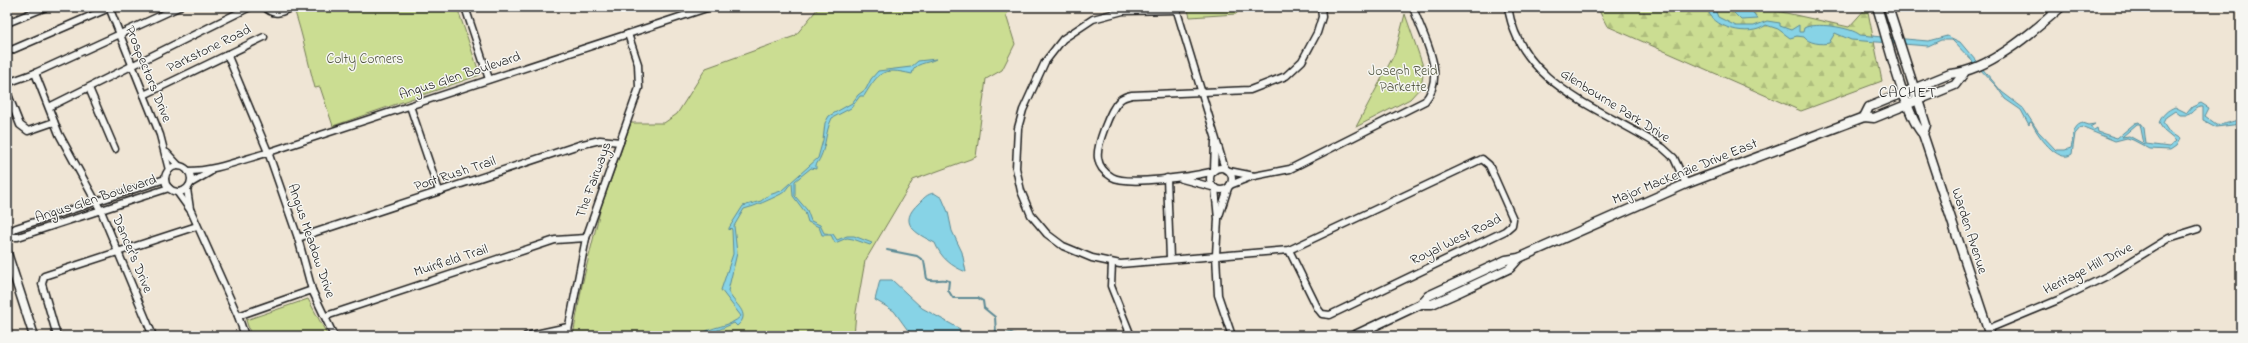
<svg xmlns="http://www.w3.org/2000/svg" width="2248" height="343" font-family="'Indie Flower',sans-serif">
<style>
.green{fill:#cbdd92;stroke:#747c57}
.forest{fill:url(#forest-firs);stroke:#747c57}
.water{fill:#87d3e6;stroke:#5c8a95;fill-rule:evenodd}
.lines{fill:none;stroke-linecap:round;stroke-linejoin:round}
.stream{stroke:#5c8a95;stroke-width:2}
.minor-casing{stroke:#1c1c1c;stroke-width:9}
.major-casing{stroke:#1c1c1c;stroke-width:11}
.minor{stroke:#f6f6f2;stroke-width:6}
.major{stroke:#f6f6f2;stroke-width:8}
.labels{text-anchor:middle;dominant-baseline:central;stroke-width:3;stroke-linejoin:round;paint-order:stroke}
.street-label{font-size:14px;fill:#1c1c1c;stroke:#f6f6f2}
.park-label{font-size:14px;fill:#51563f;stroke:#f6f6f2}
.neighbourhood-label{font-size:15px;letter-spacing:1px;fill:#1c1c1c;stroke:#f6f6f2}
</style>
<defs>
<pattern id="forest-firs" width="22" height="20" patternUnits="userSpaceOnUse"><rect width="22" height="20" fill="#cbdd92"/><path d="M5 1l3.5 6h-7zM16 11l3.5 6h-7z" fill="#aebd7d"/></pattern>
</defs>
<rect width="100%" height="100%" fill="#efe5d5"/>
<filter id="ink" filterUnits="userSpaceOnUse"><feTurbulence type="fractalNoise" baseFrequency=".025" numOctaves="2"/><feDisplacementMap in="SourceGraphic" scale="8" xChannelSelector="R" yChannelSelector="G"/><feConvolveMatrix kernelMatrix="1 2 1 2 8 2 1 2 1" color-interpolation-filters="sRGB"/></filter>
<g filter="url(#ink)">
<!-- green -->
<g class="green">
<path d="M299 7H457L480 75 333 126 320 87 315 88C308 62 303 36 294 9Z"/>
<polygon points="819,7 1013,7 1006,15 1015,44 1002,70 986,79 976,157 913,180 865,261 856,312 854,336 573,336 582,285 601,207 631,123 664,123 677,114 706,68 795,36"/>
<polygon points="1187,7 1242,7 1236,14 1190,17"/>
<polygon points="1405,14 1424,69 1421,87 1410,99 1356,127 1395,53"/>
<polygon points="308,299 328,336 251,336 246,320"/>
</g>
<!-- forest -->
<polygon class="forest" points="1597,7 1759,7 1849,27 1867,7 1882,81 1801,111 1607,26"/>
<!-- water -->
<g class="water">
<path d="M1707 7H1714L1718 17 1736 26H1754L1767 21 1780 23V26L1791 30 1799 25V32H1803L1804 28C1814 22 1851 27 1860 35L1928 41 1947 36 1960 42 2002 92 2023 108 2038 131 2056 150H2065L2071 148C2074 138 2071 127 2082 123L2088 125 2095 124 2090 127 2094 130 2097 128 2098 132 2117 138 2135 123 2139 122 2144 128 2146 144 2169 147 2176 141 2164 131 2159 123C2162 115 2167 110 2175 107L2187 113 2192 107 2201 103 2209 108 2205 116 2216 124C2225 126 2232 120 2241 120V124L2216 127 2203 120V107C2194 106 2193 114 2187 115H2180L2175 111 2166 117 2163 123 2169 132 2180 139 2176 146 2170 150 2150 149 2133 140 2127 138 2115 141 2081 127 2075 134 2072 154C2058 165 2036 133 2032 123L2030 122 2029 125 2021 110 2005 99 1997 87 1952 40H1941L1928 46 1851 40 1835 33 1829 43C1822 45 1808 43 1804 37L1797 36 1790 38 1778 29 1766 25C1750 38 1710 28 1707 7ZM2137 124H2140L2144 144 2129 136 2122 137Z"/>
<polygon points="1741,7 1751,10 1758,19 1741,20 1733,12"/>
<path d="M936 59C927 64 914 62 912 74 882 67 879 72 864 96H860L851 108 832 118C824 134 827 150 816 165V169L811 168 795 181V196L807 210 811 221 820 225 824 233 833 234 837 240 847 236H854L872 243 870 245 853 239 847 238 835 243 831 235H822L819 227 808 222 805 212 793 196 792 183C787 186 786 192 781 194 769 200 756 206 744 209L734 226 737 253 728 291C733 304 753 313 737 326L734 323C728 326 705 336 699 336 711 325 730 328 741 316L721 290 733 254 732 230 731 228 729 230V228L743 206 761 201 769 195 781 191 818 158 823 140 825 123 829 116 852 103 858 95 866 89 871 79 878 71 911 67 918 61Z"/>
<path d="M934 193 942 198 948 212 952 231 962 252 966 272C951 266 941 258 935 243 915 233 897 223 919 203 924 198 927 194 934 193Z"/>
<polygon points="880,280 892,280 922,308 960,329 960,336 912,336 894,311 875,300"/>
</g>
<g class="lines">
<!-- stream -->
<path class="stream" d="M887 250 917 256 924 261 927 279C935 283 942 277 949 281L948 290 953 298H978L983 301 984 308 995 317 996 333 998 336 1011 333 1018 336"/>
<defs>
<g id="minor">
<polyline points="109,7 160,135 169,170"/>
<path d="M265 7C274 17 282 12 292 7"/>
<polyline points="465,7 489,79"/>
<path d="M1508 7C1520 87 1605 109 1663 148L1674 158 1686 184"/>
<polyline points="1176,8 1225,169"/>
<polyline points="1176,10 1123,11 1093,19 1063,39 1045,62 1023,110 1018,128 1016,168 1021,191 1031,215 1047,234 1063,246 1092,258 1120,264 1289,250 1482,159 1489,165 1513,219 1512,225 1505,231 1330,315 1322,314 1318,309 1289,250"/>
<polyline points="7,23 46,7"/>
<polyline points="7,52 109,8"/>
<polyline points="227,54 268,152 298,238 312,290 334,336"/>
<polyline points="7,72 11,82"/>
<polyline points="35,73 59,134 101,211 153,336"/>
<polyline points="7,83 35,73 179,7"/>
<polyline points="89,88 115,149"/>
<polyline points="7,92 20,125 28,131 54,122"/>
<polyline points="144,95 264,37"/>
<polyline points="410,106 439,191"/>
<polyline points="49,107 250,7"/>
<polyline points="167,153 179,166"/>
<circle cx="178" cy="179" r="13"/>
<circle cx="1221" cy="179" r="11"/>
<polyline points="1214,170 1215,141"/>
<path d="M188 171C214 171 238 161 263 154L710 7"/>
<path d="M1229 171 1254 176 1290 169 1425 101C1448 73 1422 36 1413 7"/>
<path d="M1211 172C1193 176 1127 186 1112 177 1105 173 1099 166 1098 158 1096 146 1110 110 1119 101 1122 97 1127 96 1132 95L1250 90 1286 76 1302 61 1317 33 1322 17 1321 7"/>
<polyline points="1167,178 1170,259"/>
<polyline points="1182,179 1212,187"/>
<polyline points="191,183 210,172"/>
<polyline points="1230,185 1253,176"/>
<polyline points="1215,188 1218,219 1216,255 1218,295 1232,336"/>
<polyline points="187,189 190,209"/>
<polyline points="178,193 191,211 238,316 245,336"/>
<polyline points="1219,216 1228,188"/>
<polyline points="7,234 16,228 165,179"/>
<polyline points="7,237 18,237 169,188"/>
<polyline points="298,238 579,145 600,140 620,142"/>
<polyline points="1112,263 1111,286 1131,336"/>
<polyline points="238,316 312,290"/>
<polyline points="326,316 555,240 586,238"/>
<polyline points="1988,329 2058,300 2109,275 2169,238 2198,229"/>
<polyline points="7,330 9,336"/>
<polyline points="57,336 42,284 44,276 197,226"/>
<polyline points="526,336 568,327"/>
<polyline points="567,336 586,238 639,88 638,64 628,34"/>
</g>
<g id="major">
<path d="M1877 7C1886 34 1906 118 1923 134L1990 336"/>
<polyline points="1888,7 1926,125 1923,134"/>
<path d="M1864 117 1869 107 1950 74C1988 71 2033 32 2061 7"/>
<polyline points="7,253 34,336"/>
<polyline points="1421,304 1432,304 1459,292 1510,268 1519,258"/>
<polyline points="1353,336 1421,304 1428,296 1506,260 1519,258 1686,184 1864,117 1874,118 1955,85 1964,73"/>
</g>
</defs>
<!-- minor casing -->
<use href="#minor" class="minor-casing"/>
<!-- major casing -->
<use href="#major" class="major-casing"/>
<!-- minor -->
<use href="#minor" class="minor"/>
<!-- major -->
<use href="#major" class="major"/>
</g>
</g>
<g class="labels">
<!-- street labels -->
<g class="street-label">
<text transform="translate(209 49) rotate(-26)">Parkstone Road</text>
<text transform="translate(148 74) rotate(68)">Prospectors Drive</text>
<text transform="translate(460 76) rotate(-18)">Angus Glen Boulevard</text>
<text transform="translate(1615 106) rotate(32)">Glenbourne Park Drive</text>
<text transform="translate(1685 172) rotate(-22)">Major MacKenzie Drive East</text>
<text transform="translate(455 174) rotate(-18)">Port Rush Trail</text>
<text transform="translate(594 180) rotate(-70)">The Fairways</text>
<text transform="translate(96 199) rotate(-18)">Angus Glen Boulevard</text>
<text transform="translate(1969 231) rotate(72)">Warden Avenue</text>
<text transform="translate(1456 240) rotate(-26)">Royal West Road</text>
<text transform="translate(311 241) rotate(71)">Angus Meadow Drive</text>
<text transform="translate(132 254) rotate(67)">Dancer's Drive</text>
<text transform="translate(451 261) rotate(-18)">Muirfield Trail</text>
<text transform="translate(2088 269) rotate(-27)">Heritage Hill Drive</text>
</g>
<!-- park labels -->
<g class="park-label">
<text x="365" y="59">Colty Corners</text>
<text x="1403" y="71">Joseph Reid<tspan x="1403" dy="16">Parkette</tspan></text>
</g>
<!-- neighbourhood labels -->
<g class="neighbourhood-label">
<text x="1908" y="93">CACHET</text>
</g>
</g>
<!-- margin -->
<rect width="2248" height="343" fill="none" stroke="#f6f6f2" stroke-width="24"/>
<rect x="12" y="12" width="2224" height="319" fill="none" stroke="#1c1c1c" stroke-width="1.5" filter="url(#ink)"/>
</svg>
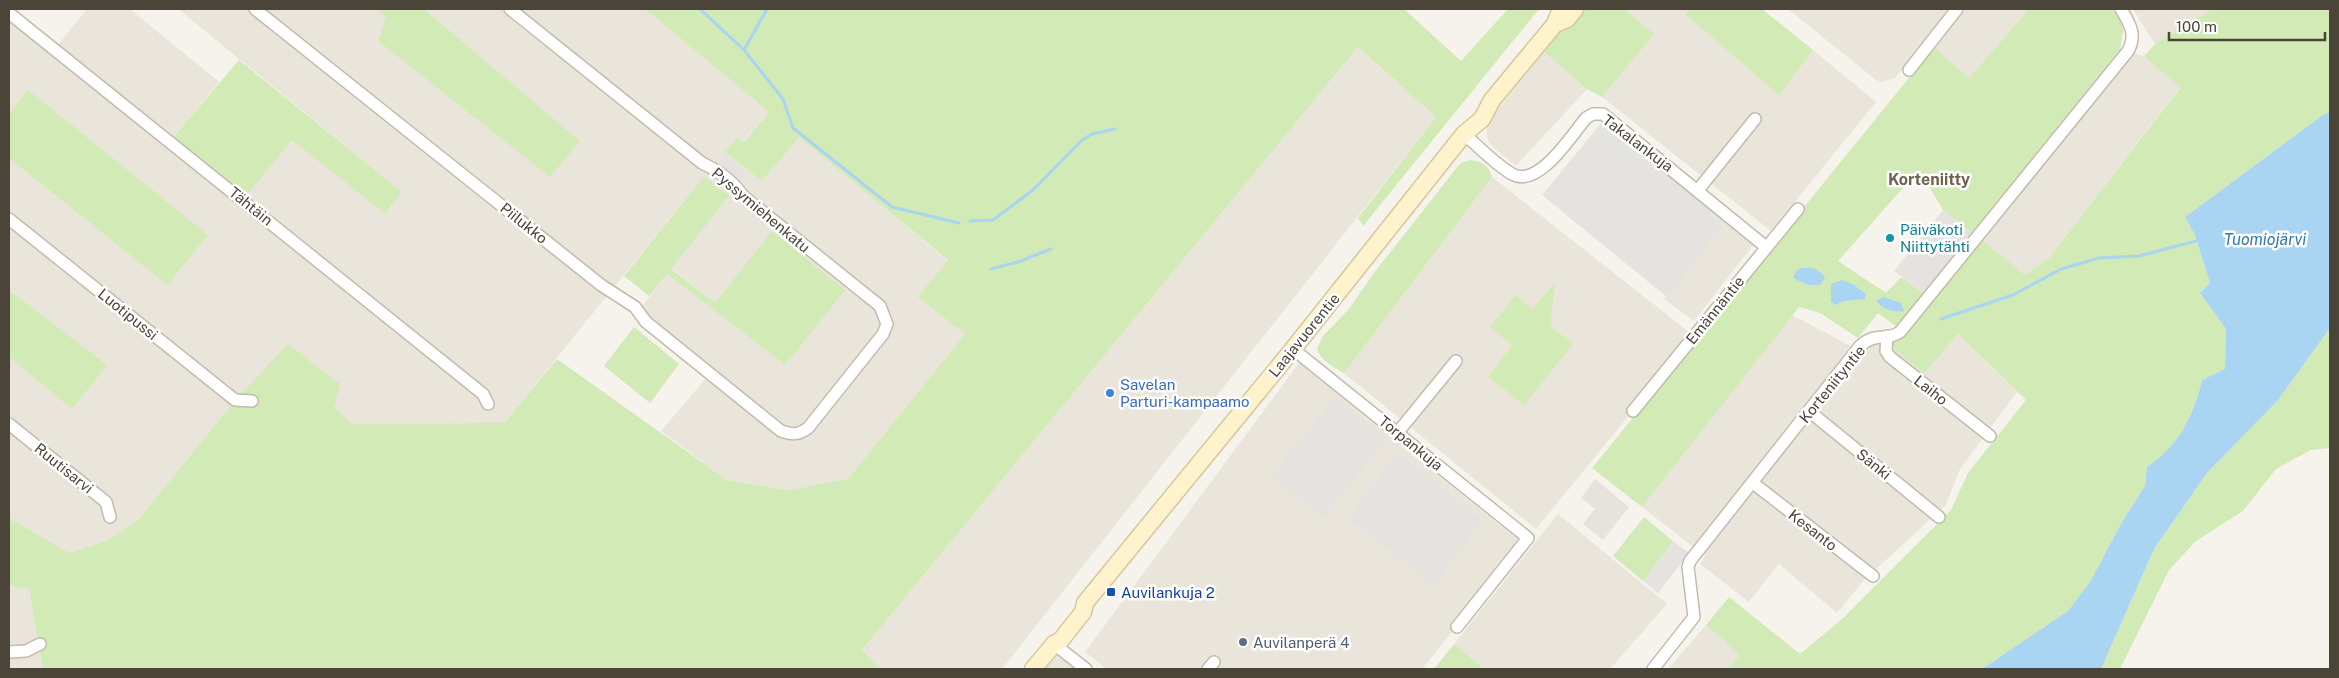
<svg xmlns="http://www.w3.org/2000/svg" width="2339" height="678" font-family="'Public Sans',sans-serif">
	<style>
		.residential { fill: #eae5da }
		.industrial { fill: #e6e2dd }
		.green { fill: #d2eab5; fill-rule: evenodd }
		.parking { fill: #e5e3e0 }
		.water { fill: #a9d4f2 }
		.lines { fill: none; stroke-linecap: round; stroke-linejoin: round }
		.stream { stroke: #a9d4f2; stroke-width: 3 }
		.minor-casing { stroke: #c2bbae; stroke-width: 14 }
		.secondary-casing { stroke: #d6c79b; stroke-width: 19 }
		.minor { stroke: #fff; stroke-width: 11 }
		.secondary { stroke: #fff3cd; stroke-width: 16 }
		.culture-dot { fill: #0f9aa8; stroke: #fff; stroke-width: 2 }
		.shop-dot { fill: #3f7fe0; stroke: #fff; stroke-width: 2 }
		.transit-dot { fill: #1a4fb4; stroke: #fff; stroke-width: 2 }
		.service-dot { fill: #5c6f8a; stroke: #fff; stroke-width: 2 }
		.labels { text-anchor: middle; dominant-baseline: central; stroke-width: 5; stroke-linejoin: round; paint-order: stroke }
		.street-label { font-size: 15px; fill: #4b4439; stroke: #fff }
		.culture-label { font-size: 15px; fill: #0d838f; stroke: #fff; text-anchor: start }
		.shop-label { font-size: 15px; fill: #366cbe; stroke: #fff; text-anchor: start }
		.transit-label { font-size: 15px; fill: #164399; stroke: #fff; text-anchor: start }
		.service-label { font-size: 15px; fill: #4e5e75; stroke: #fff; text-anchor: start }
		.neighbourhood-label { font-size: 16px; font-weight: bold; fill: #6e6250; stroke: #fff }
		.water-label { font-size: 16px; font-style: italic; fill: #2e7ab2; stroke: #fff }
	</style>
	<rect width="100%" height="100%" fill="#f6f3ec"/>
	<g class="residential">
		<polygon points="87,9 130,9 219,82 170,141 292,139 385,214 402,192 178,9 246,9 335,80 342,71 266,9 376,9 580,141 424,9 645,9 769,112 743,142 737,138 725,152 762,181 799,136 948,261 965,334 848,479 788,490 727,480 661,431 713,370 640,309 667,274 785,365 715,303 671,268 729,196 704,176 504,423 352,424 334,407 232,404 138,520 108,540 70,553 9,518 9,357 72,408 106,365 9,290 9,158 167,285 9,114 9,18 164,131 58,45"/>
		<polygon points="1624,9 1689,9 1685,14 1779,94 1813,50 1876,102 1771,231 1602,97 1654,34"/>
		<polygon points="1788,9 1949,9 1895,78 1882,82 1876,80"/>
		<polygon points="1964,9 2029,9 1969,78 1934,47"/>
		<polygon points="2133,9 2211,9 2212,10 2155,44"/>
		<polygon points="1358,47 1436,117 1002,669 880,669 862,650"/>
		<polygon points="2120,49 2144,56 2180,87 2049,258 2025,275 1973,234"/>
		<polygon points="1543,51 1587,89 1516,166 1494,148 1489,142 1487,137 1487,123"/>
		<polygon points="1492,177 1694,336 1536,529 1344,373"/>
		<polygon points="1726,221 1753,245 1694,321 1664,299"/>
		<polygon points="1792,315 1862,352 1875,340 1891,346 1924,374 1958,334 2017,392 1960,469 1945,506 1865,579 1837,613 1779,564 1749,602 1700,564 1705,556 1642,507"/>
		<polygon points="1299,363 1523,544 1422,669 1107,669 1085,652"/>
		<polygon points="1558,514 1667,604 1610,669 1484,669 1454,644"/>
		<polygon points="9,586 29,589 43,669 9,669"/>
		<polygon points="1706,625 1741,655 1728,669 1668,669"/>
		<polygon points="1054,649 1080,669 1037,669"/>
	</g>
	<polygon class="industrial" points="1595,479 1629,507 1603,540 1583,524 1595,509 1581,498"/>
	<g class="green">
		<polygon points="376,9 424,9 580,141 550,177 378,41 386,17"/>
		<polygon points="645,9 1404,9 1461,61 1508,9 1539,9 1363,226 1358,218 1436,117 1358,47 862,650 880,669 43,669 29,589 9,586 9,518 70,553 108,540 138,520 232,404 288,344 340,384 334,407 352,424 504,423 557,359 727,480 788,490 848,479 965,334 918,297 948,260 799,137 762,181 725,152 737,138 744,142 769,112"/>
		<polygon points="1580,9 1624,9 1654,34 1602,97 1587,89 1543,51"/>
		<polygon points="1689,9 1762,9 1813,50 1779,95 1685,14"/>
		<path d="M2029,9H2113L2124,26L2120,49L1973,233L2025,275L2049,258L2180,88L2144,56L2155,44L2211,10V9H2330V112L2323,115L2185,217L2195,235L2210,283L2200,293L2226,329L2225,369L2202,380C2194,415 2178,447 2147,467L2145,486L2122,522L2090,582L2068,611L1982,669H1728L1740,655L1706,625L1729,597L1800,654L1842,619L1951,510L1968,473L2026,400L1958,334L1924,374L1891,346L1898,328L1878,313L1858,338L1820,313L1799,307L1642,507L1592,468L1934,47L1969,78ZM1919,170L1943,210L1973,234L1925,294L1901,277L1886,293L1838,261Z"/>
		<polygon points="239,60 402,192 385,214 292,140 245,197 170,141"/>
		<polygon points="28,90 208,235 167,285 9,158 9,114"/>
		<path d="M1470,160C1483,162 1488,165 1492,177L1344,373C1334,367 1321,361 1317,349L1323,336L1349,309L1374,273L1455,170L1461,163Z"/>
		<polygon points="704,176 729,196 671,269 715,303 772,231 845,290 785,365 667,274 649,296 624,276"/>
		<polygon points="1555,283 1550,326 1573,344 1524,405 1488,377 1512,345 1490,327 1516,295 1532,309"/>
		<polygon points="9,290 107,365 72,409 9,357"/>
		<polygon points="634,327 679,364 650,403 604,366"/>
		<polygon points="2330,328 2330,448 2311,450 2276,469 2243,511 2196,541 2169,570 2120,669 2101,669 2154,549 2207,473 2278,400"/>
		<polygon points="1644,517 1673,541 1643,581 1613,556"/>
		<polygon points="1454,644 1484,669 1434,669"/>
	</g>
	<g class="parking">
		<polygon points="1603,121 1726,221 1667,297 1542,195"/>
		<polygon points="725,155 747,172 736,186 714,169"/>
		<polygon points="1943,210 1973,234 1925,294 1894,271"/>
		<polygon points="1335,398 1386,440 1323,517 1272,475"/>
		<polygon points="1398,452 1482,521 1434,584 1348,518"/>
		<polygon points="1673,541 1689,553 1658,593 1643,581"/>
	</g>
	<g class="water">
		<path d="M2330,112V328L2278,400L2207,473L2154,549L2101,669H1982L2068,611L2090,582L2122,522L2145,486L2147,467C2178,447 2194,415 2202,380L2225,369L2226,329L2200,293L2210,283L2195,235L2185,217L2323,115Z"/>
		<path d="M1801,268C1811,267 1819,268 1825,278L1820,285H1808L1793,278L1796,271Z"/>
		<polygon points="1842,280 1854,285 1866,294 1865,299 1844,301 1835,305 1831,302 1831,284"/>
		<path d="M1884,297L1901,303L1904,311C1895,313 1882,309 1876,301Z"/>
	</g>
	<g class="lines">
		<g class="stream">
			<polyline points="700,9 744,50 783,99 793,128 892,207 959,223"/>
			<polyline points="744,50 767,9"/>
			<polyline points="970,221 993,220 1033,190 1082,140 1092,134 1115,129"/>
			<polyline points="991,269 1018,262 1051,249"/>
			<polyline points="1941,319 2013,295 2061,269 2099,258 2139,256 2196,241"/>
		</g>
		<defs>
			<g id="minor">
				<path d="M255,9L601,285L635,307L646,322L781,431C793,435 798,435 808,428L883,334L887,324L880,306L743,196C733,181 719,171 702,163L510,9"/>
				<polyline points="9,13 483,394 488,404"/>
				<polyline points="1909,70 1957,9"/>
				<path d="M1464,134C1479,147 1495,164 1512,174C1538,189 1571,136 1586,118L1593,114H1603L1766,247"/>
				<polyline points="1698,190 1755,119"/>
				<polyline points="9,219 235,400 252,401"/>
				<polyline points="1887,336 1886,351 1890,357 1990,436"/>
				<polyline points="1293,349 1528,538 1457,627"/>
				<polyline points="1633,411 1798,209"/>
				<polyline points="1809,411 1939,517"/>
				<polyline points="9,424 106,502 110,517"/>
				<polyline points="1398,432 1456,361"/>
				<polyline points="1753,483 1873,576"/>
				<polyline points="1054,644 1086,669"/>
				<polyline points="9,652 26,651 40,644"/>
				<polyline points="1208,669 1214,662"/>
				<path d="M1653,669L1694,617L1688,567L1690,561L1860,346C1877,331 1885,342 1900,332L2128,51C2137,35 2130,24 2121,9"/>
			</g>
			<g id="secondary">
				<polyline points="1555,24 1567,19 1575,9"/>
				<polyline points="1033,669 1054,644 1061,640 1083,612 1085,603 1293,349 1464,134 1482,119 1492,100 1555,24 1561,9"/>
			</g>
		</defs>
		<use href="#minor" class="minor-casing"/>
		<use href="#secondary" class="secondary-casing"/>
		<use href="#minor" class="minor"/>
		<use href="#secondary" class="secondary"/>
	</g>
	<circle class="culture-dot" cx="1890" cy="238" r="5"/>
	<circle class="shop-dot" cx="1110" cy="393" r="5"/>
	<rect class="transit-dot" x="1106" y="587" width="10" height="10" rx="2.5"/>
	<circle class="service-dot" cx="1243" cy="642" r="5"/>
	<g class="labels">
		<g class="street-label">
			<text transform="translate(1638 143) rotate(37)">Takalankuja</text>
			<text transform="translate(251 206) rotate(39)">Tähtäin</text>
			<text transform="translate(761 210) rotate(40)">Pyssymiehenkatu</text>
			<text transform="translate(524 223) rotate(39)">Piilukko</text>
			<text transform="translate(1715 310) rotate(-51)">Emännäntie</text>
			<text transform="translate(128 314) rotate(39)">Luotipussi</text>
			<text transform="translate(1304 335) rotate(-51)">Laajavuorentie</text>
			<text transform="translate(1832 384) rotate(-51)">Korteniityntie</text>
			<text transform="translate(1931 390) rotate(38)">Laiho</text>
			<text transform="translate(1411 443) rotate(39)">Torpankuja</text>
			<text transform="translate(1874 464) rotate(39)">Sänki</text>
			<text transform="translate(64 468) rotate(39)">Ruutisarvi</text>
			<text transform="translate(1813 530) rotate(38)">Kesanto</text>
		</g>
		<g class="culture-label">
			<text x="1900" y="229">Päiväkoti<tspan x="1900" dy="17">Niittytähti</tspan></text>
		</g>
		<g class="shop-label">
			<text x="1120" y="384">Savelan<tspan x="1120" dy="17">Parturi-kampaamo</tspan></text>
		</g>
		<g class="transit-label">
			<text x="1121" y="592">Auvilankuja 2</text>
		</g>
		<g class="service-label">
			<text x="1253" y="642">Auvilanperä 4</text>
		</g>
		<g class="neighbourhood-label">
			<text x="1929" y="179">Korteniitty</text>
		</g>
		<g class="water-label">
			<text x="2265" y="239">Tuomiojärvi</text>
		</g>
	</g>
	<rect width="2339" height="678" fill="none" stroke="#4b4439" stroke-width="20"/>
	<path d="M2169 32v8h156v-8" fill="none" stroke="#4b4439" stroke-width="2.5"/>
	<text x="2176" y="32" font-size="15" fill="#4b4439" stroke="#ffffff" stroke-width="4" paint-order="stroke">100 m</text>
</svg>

— BRIEF —
Whenever a line of the data above includes the word "lines", copy that line.

— SOLUTION TO THIS TASK —
.lines{fill:none;stroke-linecap:round;stroke-linejoin:round}
<g class="lines">
		.lines { fill: none; stroke-linecap: round; stroke-linejoin: round }
	<g class="lines">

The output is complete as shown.